O livro é formado por sete capítulos, e cada um composto por alguns contos. Já laureada pelo prêmio Esso de Reportagem, a paulista demonstra mesmo uma grande capacidade em seduzir o leitor pelos excelentes títulos, talvez herança da reportagem, em que a chamada para a matéria deve convencer o sujeito a parar em frente à banca de revistas do calçadão, e, mesmo sob a chuva fina, demonstrar um desejo incontrolável de saber do que se trata: “O nada — enfeitado com rodelas de limão”, “Venite Adoremus”, “Santa Cecília dos meus horrores”, são apenas alguns exemplos. Desde o cuidado título do livro — Estudos de interiores para uma arquitetura da solidão — já se percebe o que se propõe a demonstrar a autora. Pode-se dizer que em um primeiro plano intentou observar interiores, meio que cientificamente, listando, classificando, nomeando, e depois desta fase metodológica, partiu para a segunda fase, tratando de conceber a arquitetura da solidão. No entanto, ou o método escolhido fracassou por ser o equivocado, ou, a partir da primeira fase concluída, a pesquisadora falhou ao aplicar suas observações científicas quando da concepção desta tal arquitetura.
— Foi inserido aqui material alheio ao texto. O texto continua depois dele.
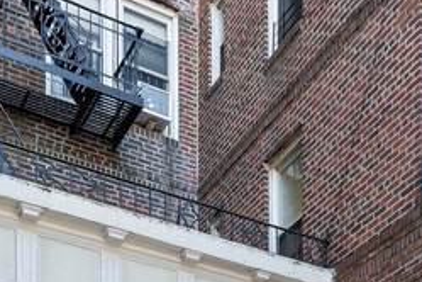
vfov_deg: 13.1
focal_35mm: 72
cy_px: 714
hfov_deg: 27.5
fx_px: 844
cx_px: 339
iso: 1000
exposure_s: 1/50
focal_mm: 14
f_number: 7.1
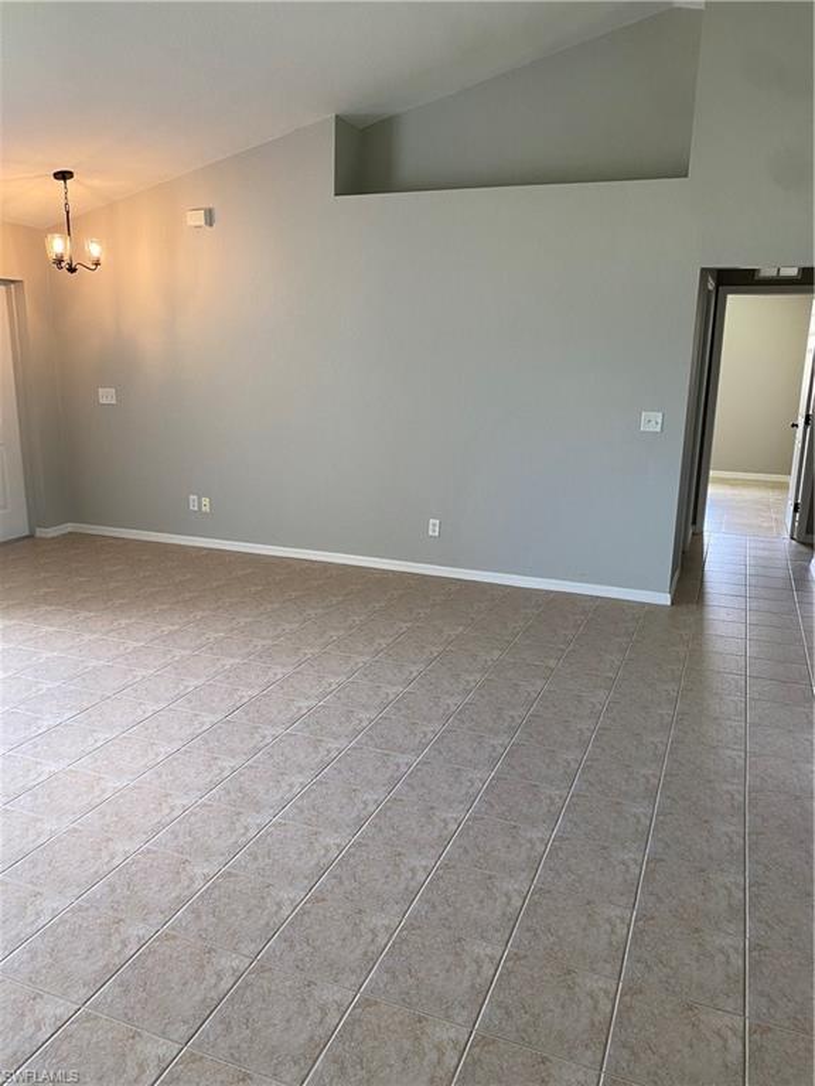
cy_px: 543
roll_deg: -0.6
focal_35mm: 26
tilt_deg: -15.8
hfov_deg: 53.1
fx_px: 816
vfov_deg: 67.3
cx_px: 408
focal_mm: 4.25
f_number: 1.8
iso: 100
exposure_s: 1/60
Realmente a primeira fase, quase taxionômica, parece estar completa, mas ela apenas não basta. Ao desenhar a arquitetura é que o drama se agrava. É frustrante para o leitor, porque no início do texto, ele aposta pesado que vai chegar em algum lugar minutos depois. Que a criação do espaço é apenas parte da narrativa ficcional, mas que a complementação virá carregando-o dali. Mas atenção: não que um texto literário tenha que necessariamente indicar um caminho, seguir por ele e concluí-lo, de modo algum. Alguns grandes nomes da literatura são capazes de sequer sair do lugar, tal qual faz Clarice Lispector, ou mesmo, para citar um autor contemporâneo, Raduan Nassar, e mesmo assim carregar o leitor para um outro local de onde ele jamais voltará. É transformador, é provocador. Esse procedimento se dá quando um outro texto se cola àquele impresso nas páginas do livro e este mesmo ganha dimensões sempre diversas e inúmeras possibilidades. Não é o caso de Cecília Prada, que se sai muito bem ao ambientar o conto, criando ricamente o espaço, mas não imprime vida aos personagens.
Essa pode ser também uma técnica — talvez a técnica do choque. Uma maneira de explicitar que isso é uma espécie de solidão. A inexistência de vida, a ausência de complexidade em uma vida. O sempre não chegar a lado algum, a estar perdido em toda a extensão da expressão “estar perdido”. Nesse caso se pode pensar que a autora acertou a mão, porque em verdade seus personagens são assim — um não sei quê não sei pra onde sem por quê. Capazes de confundir completamente coisas da ordem do sagrado com as da ordem do profano, buscando se sub-rogar no lugar do próprio Deus, auxiliando nos trabalhos de julgamento e condenação, mas sem, no entanto, perceber que são seus iguais. É também uma leitura possível, fazendo um grande esforço crítico, quase um voto de fé. Aproveitando a imagem, como se o leitor quisesse se sub-rogar no papel de personagem, para compreender que se trata em verdade de uma criação falha por vontade, para buscar apenas aumentar o sentido, tocar de modo mais incisivo o leitor.
Melhor mesmo que a obra é sua orelha, o prefácio e a entrevista com a autora. Além, é claro, da bela edição. É uma lástima, mas aquele que compra o livro deveria ter direito a parte do pagamento de volta, porque parece que o resto da obra ainda está por vir.